5 questions you must ask before deploying AI
Before you spend a single dollar on AI, answer these questions. You'll save yourself months of frustration.
Most AI projects don't fail for technical reasons. They fail because nobody asked the right questions at the start. According to McKinsey, only 39% of companies see any impact of AI on EBIT - and most of those that do report an impact below 5%. These five questions are the difference between success and an expensive lesson.
1. What specific problem are we solving?
Sounds obvious, but I've seen dozens of companies "deploying AI" with no clear answer to this question. "We want to be more innovative" is not a problem. "Our team spends 40 hours a week manually categorizing tickets" - that's a problem.
Without a specific problem, you have no success metric. Without a metric, you have no idea whether AI works better than an Excel sheet with macros.
2. Do we have the data?
AI without data is a car without fuel. But it's not just about quantity - it's about quality, availability, and GDPR compliance.
DATA CHECKLIST
- ✓ Is the data in one place or scattered across 15 systems?
- ✓ Do we have at least 6-12 months of history?
- ✓ Is the data compliant with GDPR/industry regulations?
- ✓ Do we have consent to use it for ML?
3. Who will be the business owner?
AI projects without a business owner die a natural death. IT will deploy it, but without a champion on the business side nobody will use the solution.
The business owner is the person who:
- • Has the budget and can make decisions
- • Understands the process we're automating
- • Will be accountable for adoption across the team
- • Has skin in the game (their KPI depends on success)
4. What's the plan B?
What happens when the AI gets it wrong? Because it will get it wrong - it's not a question of "if" but "when".
You need:
- • A process for escalating to a human
- • Monitoring that catches anomalies
- • A way to quickly switch off the AI and fall back to the old process
"AI that works in 95% of cases is a great result. But that 5% of errors across 10,000 transactions a day is 500 problems to solve."
5. How will we measure success after 90 days?

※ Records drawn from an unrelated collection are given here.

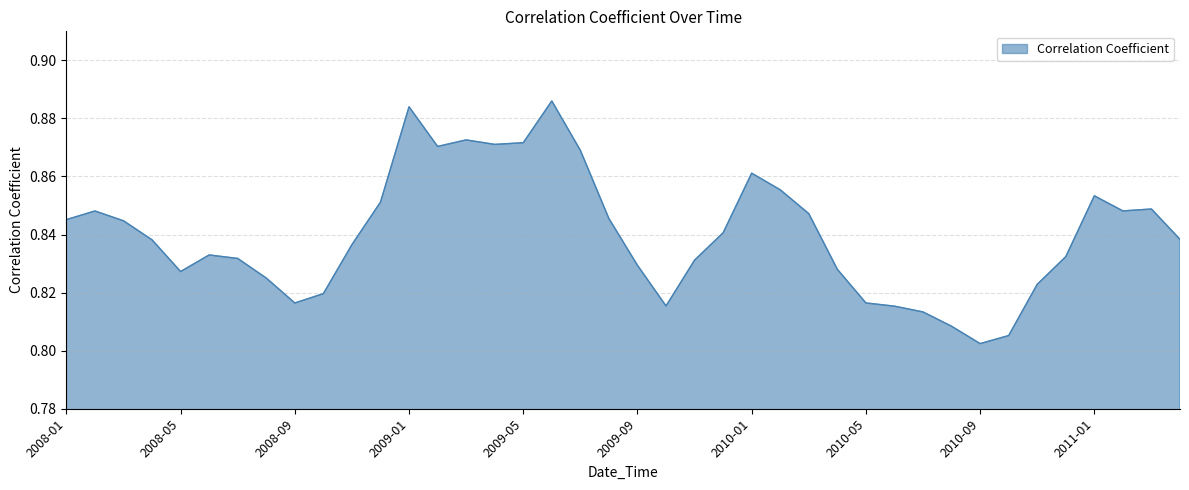

True or false: there are more than 2 points higher than both neighbors.

True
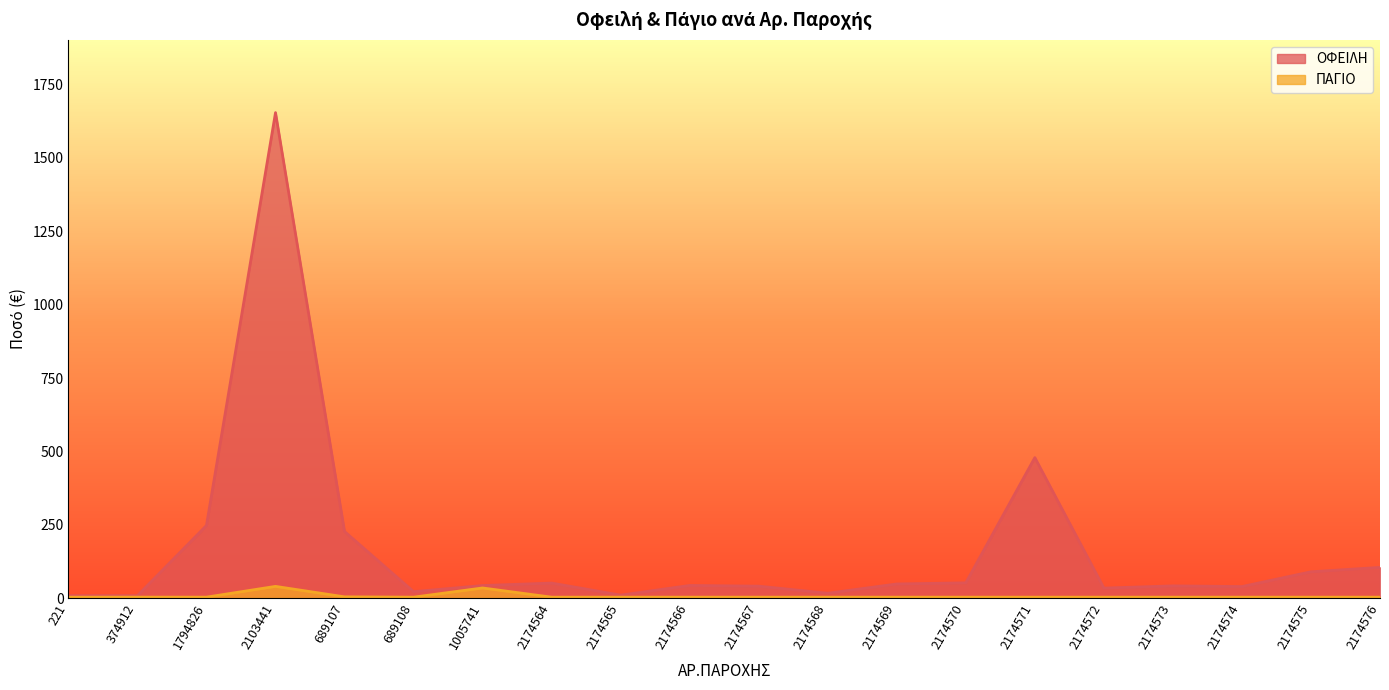

Which category has the lowest value across all series?

221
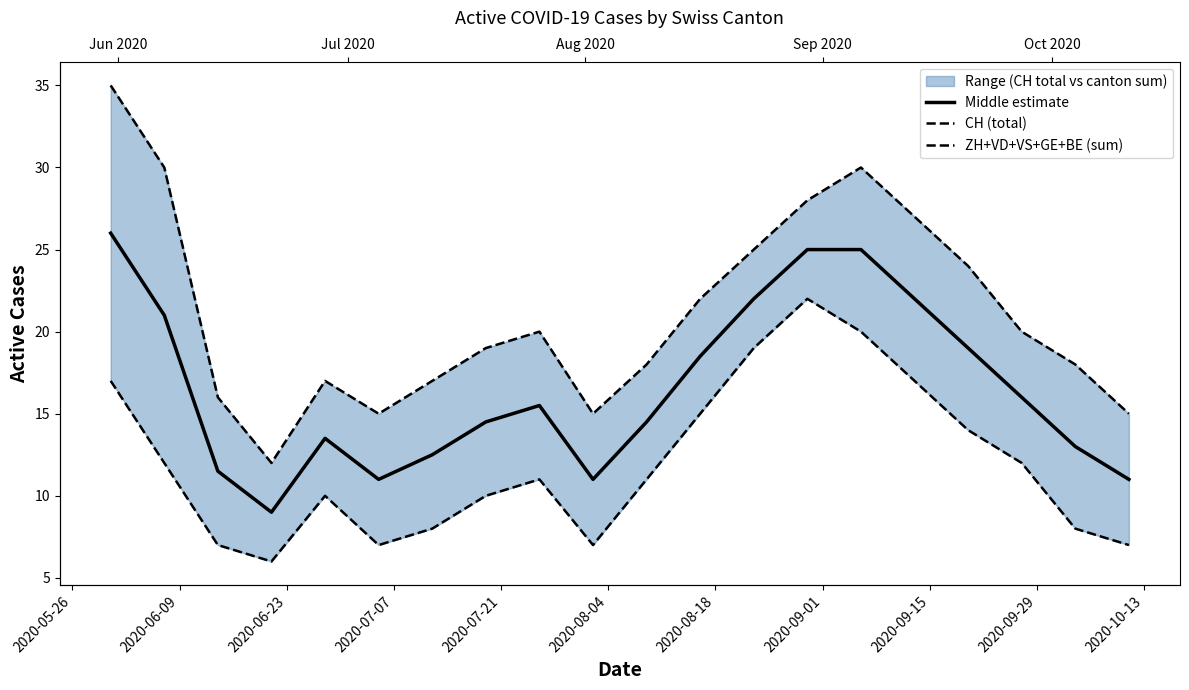

In ZH+VD+VS+GE+BE (sum), how many points are lower than both neighbors (excluding endpoints)?

3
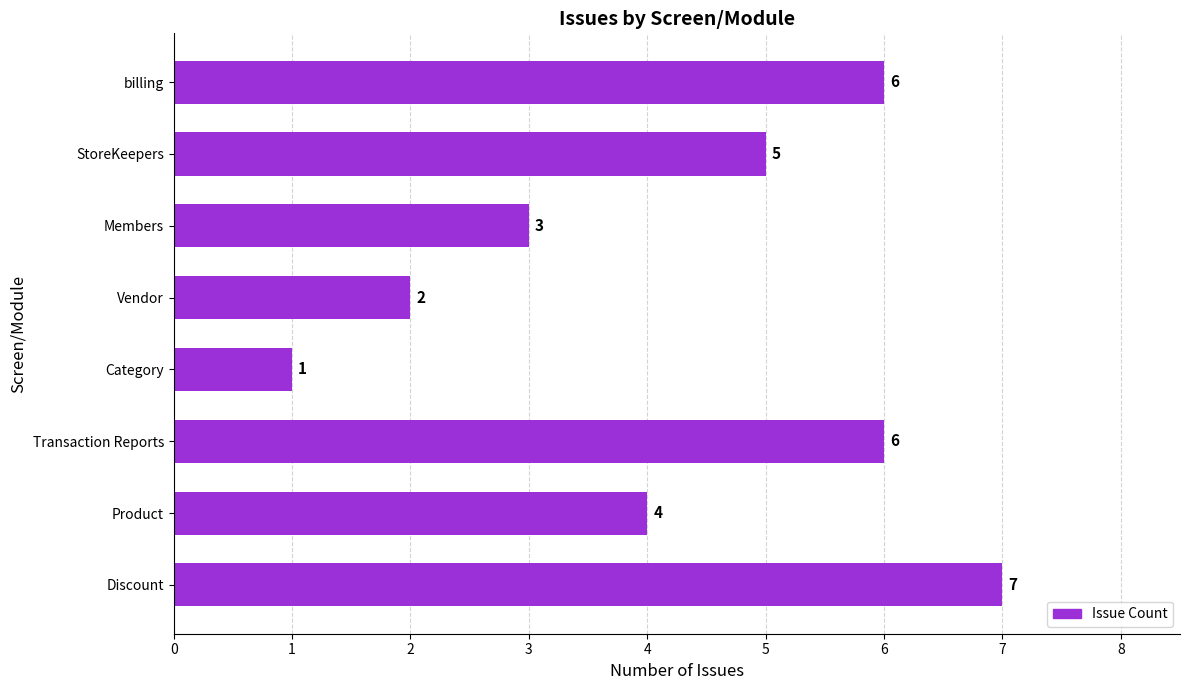

What is the average value?

4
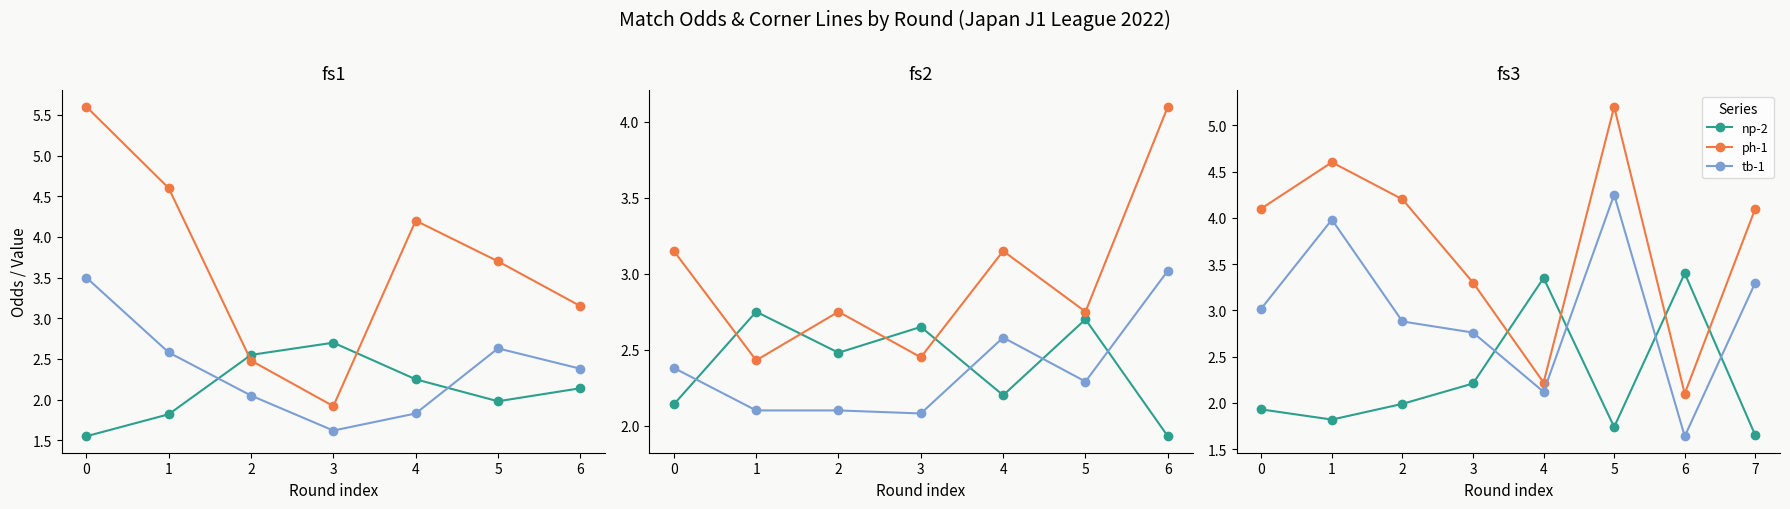

Does the chart have visible grid lines?

No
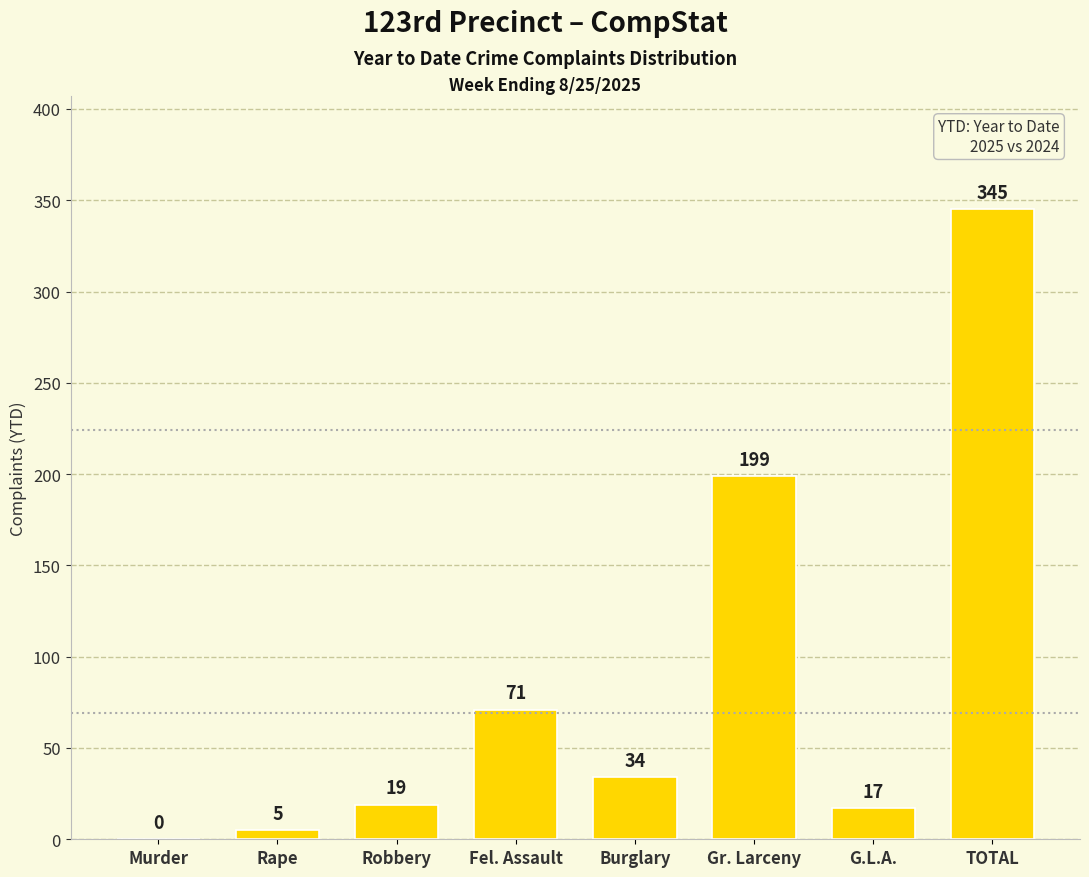

Reading left to right, what are all the values shown in this chart?

Murder=0	Rape=5	Robbery=19	Fel. Assault=71	Burglary=34	Gr. Larceny=199	G.L.A.=17	TOTAL=345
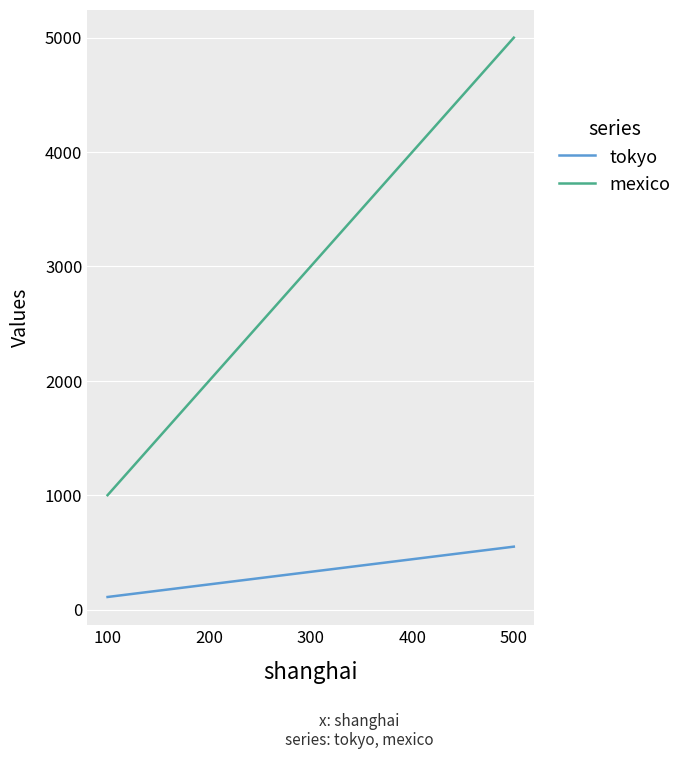

Which series has the largest total across all categories?

mexico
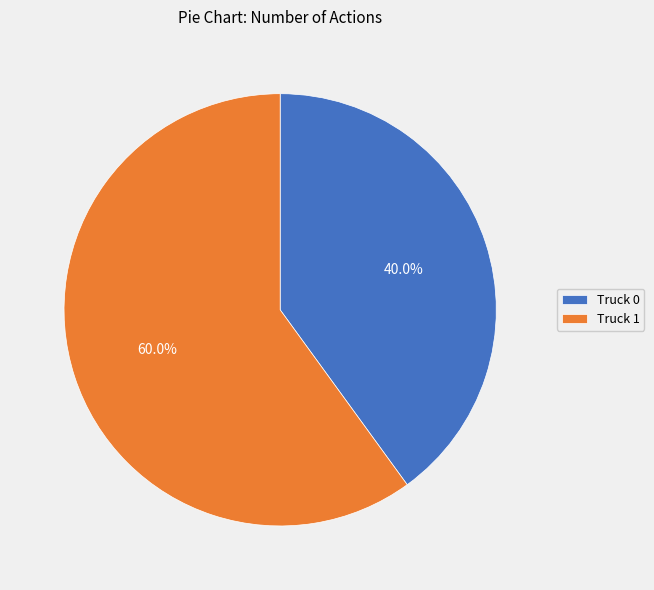

How many slices are in this pie chart?

2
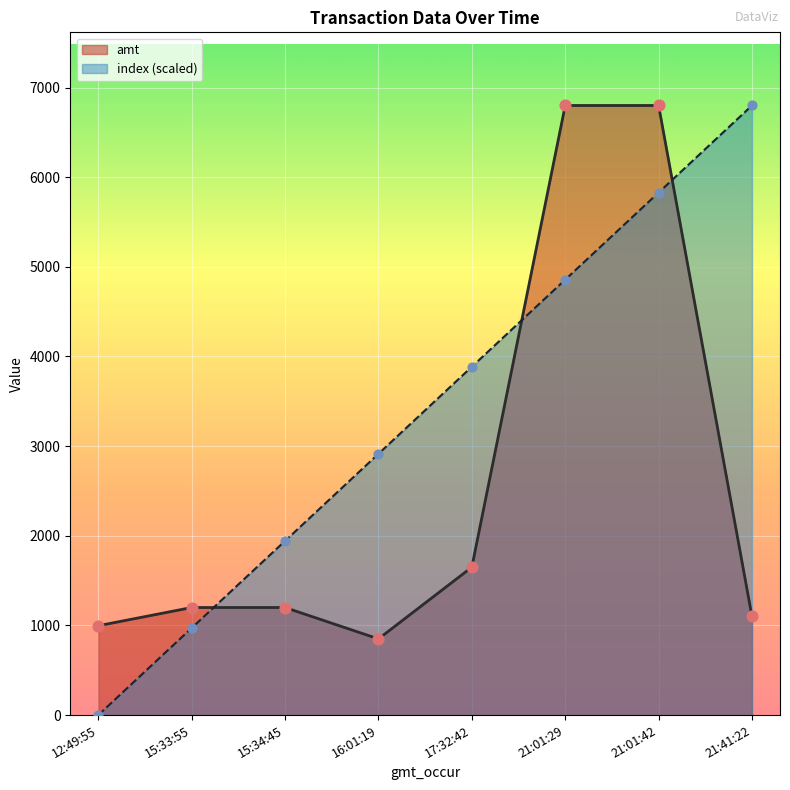

Which series contains the highest Y value?

index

Not after a year. Not "someday". After 90 days you need to know whether it works.
Concrete metrics:
- • Process time: from X hours to Y hours
- • Cost: from X to Y per transaction
- • Quality: errors dropped from X% to Y%
- • Adoption: Y% of the team uses the solution
Summary
These five questions are not a formality. They're the difference between a project that transforms the company and yet another "innovation initiative" that ends up in a PowerPoint. Ask them before you write the first line of code.